We've raised some seed funding from philanthropic venture capital and very mission-oriented VC.
These types of VCs, like Lowercarbon Capital and Prime Impact Fund, want to make a financial return but also want to change the world for the better. As a result, they are willing to wait a longer time to see a return on their investment.
This seed funding has allowed us to build a team. We are working at Greentown Labs, the largest climate tech incubator here in the US.
We focus now on scaling the production with our technology. We have already got our production of cement from grams to kilograms. Now we are working to go from kilograms to tons of cement.
Cement production is perhaps the only industry where the smallest pilots are made in mere tons.
Have you already entered partnerships with the cement industry players?
We haven't thought of partnerships with cement producers yet. We want first to make sure that we have demonstrated our technology well, especially that there are so few cement companies.
The world cement market is dominated by just a handful of international companies like LafargeHolcim, Heidelberg, and Cemex.
You’ve turned from a scientist into a founder. What things have you learned?
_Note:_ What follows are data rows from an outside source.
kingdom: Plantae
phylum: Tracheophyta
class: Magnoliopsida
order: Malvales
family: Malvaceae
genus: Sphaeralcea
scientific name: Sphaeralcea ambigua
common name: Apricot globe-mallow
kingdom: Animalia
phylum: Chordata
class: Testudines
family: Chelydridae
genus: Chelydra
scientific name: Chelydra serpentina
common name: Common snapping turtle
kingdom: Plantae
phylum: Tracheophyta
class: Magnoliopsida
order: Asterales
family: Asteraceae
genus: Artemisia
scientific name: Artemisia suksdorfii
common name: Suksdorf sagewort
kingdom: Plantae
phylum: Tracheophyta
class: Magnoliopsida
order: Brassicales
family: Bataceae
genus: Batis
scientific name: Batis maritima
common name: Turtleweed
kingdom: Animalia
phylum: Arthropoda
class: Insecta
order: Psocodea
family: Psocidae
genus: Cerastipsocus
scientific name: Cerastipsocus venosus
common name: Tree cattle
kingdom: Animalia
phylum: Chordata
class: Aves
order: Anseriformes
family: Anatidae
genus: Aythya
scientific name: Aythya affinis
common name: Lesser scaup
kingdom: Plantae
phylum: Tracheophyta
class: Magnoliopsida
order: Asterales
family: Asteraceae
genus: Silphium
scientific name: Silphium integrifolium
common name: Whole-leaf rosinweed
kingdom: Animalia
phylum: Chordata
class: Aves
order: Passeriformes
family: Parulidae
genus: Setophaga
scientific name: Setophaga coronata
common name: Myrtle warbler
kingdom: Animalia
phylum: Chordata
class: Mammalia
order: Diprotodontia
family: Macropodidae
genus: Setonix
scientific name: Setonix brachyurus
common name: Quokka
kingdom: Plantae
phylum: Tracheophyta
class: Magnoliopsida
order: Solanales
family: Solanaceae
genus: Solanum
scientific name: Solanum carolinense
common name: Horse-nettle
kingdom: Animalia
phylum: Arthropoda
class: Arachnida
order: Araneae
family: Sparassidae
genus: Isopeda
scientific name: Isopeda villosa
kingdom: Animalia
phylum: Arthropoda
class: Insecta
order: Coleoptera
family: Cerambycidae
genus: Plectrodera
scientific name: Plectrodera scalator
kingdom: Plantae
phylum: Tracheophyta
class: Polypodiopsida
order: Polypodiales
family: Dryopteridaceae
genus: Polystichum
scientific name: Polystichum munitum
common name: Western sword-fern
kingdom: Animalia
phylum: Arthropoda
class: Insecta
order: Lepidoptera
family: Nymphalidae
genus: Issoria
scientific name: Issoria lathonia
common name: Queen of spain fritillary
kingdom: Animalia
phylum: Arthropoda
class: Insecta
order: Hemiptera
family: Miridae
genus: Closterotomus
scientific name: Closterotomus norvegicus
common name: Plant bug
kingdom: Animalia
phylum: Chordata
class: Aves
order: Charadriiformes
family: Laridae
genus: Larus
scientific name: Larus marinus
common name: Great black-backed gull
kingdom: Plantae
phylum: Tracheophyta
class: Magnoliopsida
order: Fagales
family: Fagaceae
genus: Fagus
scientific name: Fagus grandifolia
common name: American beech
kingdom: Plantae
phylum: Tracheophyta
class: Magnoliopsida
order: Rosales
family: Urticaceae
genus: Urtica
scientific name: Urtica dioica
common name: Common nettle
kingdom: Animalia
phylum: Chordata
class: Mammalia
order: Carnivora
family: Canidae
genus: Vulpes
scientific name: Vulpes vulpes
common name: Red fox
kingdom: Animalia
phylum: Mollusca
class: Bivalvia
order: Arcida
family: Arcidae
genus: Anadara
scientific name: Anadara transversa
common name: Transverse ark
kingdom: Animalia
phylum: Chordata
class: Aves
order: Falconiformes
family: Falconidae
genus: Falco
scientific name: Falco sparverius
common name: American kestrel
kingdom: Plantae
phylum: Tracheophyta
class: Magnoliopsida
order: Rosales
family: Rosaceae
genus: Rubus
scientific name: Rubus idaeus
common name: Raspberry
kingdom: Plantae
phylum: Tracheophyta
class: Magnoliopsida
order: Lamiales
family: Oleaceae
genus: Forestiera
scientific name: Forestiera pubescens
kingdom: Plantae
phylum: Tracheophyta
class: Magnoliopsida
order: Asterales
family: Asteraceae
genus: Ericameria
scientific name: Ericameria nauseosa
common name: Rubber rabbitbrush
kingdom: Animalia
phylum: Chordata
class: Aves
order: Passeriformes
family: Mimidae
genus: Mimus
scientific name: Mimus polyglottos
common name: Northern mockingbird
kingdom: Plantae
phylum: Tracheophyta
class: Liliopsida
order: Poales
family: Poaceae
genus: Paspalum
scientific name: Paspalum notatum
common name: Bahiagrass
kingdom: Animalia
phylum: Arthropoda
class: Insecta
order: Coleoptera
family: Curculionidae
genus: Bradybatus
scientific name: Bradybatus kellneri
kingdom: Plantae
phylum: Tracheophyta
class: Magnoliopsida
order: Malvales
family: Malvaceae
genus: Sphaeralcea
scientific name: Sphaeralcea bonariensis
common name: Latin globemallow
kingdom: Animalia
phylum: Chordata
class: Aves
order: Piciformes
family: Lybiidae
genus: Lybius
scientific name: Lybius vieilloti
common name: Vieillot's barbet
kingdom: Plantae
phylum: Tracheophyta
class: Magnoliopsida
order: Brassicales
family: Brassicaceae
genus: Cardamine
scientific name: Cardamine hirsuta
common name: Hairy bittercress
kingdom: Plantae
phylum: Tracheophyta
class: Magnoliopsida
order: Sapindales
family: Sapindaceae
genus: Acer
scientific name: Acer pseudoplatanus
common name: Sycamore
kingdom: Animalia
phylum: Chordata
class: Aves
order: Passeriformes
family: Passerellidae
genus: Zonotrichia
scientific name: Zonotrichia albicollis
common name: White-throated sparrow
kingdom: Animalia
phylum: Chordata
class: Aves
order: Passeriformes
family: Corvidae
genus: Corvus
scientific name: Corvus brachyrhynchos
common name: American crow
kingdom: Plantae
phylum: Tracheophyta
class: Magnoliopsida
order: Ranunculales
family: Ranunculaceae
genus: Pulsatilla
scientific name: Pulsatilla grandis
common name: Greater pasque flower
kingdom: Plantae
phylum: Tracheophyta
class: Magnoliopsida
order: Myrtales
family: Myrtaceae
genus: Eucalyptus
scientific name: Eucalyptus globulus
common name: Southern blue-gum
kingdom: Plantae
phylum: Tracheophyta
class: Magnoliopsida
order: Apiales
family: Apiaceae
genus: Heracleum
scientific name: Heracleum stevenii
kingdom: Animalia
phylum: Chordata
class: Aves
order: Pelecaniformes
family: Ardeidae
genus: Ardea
As a founder, one of the most important things is clear communication. A founder should be able to explain the work simply so that everybody understands it right away.
Chemistry is very complicated. It’s a complex field that is not easy to explain to your grandmother or siblings if they’re not chemists themselves. That’s why you have to pay attention to talking about your work understandably.
In academia, you don’t need to pay as much attention to communication, as everyone in the small group of experts understands your work very well.
What could academia do to encourage more scientists to spin out companies?
One problem with academia is that the professors have often never been anywhere except another university professionally. So they're training you also to become a professor.
It's very rare to find a professor in the sciences who came from industry or was part of a company or a startup.
The professors should have a more diverse professional background.
The other problem is that you don't learn much about industrial chemistry like cement or steel making in your chemistry degree. So you are not given a broad understanding of these chemistries that are so important in our society.
I wish there had been more focus on industry and applicable chemistry and less so on esoteric academic chemistry in my chemistry degrees.
What advice would you give to future or current climate tech founders?
For anyone who has a background in chemistry, open Wikipedia and start learning about new things. Try not to be intimidated by the invention process, but rather be open to it.
You don't have to be an expert in the things that you invent around. For example, aluminum smelting was independently invented by two 19-year-old boys who were just playing with different aluminum chemistries on their own time. Neither was I an expert in cement when I started my research on electrifying it.
You're likely to innovate if you come from a fresh mindset without any inherent limitations. If you are always looking for it, it will come to you.
I found it absolutely amazing what Leah and Sublime Systems are developing. I hope you got inspired and learnt a lot about cement production and how it can be changed to a better!